## **Core Concept**
Churg-Strauss syndrome, also known as eosinophilic granulomatosis with polyangiitis (EGPA), is a rare autoimmune disorder characterized by the presence of **asthma**, **eosinophilia**, and **vasculitis** affecting multiple organ systems. This condition is part of the group of diseases known as ANCA-associated vasculitides.

## **Why the Correct Answer is Right**
The correct answer involves understanding the typical features and diagnostic criteria for Churg-Strauss syndrome. This syndrome is distinguished by:
- A history of **asthma** or allergic rhinitis
- **Eosinophilia** (>500 cells/μL)
- **Vasculitis** involving two or more extrapulmonary organs
- The presence of **pneumonia** or other lung involvement is common, but not listed directly; however, asthma and eosinophilia are key.

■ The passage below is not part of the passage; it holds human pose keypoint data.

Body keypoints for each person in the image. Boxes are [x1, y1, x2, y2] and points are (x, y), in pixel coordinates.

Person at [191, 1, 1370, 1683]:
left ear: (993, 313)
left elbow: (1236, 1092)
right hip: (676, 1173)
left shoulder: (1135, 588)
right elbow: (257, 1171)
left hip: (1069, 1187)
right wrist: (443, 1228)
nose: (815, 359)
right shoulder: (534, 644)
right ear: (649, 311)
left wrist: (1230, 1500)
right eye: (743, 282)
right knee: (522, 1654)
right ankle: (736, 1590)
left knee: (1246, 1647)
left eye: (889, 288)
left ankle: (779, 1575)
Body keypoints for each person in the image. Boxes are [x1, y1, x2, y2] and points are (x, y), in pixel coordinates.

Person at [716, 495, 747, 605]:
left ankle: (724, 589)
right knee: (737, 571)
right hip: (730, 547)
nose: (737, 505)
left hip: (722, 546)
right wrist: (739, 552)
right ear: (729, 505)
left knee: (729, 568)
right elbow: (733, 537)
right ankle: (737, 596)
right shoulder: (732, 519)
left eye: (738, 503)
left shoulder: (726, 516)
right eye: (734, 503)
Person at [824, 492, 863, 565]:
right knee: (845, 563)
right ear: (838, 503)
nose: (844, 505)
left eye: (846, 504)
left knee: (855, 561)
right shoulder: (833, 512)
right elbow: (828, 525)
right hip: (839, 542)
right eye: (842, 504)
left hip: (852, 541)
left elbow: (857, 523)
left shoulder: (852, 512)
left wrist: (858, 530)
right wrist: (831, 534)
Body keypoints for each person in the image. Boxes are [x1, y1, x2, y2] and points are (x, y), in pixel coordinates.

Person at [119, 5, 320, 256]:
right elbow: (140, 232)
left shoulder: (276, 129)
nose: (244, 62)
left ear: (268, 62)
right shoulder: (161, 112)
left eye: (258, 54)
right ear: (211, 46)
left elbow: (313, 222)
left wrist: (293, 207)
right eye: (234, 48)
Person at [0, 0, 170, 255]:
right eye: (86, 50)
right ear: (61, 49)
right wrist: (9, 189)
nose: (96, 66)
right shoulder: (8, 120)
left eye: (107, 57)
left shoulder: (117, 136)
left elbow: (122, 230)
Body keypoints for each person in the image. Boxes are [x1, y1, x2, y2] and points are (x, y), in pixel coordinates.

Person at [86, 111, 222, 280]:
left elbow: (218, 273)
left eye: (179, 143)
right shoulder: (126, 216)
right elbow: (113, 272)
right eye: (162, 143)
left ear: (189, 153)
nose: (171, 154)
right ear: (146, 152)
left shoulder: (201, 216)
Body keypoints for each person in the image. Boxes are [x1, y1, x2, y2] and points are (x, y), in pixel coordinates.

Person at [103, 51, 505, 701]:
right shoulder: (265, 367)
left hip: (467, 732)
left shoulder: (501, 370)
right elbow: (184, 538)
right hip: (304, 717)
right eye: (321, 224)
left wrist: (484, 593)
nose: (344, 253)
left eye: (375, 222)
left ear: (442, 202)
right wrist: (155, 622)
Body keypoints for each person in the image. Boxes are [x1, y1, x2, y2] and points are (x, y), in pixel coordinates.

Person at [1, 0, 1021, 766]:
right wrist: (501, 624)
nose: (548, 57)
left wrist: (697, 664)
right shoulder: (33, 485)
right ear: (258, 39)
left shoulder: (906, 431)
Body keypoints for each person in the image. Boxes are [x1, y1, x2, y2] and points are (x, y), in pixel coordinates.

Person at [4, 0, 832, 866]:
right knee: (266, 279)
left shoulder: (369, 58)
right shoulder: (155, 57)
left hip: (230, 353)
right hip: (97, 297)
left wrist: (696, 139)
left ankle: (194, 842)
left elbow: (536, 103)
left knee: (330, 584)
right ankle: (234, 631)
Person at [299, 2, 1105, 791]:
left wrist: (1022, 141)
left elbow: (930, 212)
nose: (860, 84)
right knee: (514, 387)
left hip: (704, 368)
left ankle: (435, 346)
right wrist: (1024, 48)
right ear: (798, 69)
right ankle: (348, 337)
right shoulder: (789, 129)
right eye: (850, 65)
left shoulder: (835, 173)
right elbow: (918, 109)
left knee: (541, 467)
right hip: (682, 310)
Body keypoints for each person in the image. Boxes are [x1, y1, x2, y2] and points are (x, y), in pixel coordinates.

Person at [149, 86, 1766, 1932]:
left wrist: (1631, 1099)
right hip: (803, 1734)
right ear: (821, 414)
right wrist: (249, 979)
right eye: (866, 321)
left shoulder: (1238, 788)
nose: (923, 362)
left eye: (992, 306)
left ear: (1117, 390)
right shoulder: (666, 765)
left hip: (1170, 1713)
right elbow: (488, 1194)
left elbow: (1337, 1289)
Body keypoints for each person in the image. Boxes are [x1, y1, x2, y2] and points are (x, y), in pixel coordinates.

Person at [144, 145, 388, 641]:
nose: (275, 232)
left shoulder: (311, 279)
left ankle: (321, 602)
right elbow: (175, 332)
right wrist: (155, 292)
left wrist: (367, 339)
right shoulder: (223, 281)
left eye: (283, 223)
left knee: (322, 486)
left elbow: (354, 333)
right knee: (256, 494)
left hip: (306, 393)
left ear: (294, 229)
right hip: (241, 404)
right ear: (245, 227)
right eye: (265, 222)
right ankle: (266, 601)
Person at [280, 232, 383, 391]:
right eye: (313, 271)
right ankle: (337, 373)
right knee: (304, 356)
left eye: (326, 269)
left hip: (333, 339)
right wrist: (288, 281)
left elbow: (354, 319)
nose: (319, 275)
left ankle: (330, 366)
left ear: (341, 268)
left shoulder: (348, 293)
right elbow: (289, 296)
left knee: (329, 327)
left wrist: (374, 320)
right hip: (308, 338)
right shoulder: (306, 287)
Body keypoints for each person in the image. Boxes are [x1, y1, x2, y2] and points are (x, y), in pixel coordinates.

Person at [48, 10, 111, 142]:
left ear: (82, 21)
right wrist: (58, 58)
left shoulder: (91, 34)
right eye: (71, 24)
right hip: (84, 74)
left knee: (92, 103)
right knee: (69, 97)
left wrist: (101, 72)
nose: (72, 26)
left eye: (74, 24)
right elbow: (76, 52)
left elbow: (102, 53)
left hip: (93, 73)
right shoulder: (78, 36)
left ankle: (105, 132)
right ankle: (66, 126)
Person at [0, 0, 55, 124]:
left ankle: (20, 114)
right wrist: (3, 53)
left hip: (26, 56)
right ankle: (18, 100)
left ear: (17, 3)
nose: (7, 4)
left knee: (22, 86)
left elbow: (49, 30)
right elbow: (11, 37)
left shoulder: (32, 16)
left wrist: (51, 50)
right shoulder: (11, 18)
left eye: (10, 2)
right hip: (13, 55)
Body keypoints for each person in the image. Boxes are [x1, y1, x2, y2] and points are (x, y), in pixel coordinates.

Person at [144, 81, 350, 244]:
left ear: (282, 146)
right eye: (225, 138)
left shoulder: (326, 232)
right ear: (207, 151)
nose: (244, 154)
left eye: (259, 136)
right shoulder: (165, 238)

## **Why Each Wrong Option is Incorrect**
- **Option A:** This option might include asthma, which is a hallmark of Churg-Strauss syndrome.
- **Option B:** Could involve eosinophilia, another key feature.
- **Option C:** May represent vasculitis, a defining characteristic.
- **Option D:** Typically, **renal involvement** (like glomerulonephritis) can occur but is more characteristic of other vasculitides like **Granulomatosis with Polyangiitis (GPA)** or **Microscopic Polyangiitis (MPA)**. However, renal involvement can occur in Churg-Strauss but is less common or severe compared to GPA or MPA.

## **Clinical Pearl / High-Yield Fact**
A key clinical pearl is that Churg-Strauss syndrome often presents with **asthma** that worsens over time, **eosinophilia**, and evidence of **systemic vasculitis**. A classic scenario is a patient with a history of well-controlled asthma whose condition suddenly deteriorates, accompanied by eosinophilia.

## **Correct Answer:** D. Renal involvement.